New Delhi, Jun 19: Petrol price on Friday was hiked by 56 paise per litre and diesel by 63 paise a litre, taking the cumulative increase in rates to Rs 7.11 and Rs 7.67 per litre respectively in less than two weeks.

Petrol price in Delhi was hiked to Rs 78.37 per litre from Rs 77.81, while diesel rates were increased to Rs 77.06 a litre from Rs 76.43, according to a price notification of state oil marketing companies.

Rates have been increased across the country and vary from state to state depending on the incidence of local sales tax or VAT.

This is the 13th daily increase in rates in a row since oil companies on June 7 restarted revising prices in line with costs, after ending an 82-day hiatus in rate revision.

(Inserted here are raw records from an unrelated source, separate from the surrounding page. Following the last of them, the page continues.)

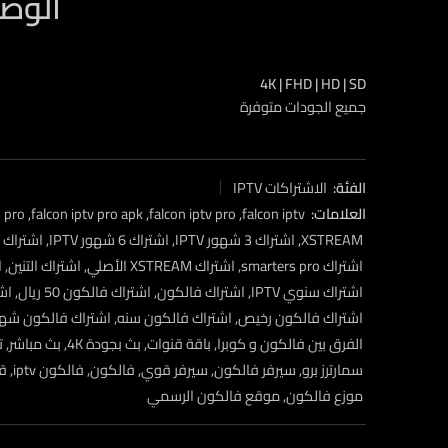
الوص
4K | FHD | HD | SD
جميع الجودات متوفرة
الفئة:
الاشتراكات IPTV
العلامات:
falcon iptv
,
falcon iptv pro
,
falcon iptv pro apk
,
n pro
XSTREAM
,
اشتراك 3 شهور IPTV
,
اشتراك 6 شهور IPTV
,
اشتراك iptv
اشتراك smarters pro
,
اشتراك XSTREAM الأصلي
,
اشتراك التنين
,
ا
اشتراك سنوي IPTV
,
اشتراك فالكون
,
اشتراك فالكون 50 ريال
,
اشت
اشتراك فالكون رخيص
,
اشتراك فالكون سنه
,
اشتراك فالكون شهر
الفرق بين فالكون و كوبرا
,
باقة قنوات
,
بث بجودة 4K
,
بث مباشر
,
ت
سمارترز برو
,
سيرفر فالكون
,
سيرفر قوي
,
فالكون
,
فالكون iptv
,
قن
موزع فالكون
,
موقع فالكون الرسمي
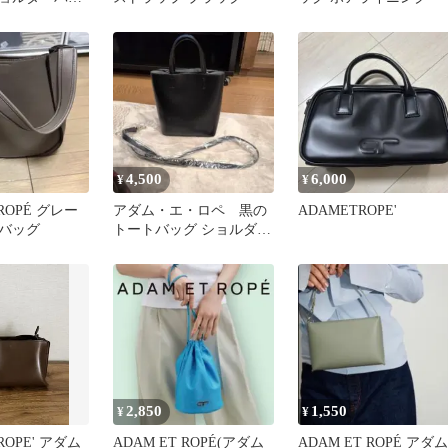
4,500
6,000
¥
¥
 ROPÉ グレー
アダム・エ・ロペ 黒の
ADAMETROPE'
バッグ
トートバッグ ショルダー
ストラップ付き
2,850
1,550
¥
¥
ROPE' アダム
ADAM ET ROPÉ(アダム
ADAM ET ROPÉ アダム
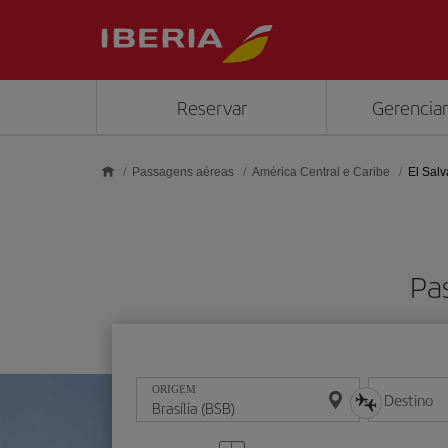
Skip to main content
Reservar
Gerenciar
Passagens aéreas
América Central e Caribe
El Sal
Pa
ORIGEM
Destino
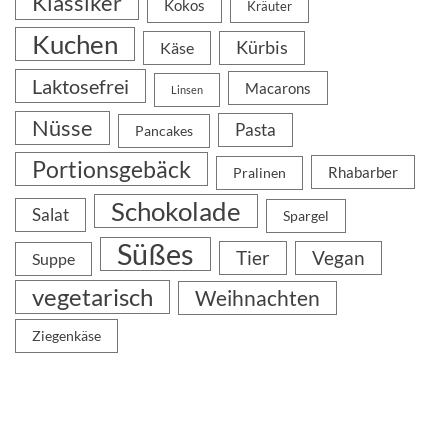
Klassiker
Kokos
Kräuter
Kuchen
Kürbis
Käse
Laktosefrei
Macarons
Linsen
Nüsse
Pasta
Pancakes
Portionsgebäck
Rhabarber
Pralinen
Schokolade
Salat
Spargel
Süßes
Tier
Vegan
Suppe
vegetarisch
Weihnachten
Ziegenkäse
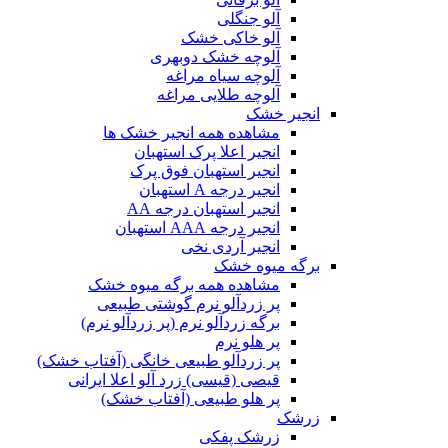
آلو جنگلی
آلو خاکی خشک
آلوچه خشک دوبهری
آلوچه سیاه مراغه
آلوچه طلایی مراغه
انجیر خشک
مشاهده همه انجیر خشک ها
انجیر اعلا پرک استهبان
انجیر استهبان فوق پرک
انجیر درجه A استهبان
انجیر استهبان درجه AA
انجیر درجه AAA استهبان
انجیر آردی نخی
برگه میوه خشک
مشاهده همه برگه میوه خشک
پر زردآلو نرم گوشتی طبیعی
برگه زردآلو نرم (پر زردآلو نرم)
پر هلو نرم
پر زردآلو طبیعی خانگی (آفتاب خشک)
قیصی (قیسی) زرد آلو اعلا ایرانی
پر هلو طبیعی (آفتاب خشک)
زرشک
زرشک پفکی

In 13 hikes, petrol price has gone up by Rs 7.11 per litre and diesel by Rs 7.67 a litre.

The freeze in rates was imposed in mid-March soon after the government hiked excise duty on petrol and diesel to shore up additional finances.

Oil PSUs Indian Oil Corp (IOC), Bharat Petroleum Corp Ltd (BPCL) and Hindustan Petroleum Corp Ltd (HPCL) instead of passing on the excise duty hikes to customers adjusted them against the fall in the retail rates that was warranted because of fall in international oil prices to two decade low.

International oil prices have since rebounded and oil firms are now adjusting retail rates in line with them.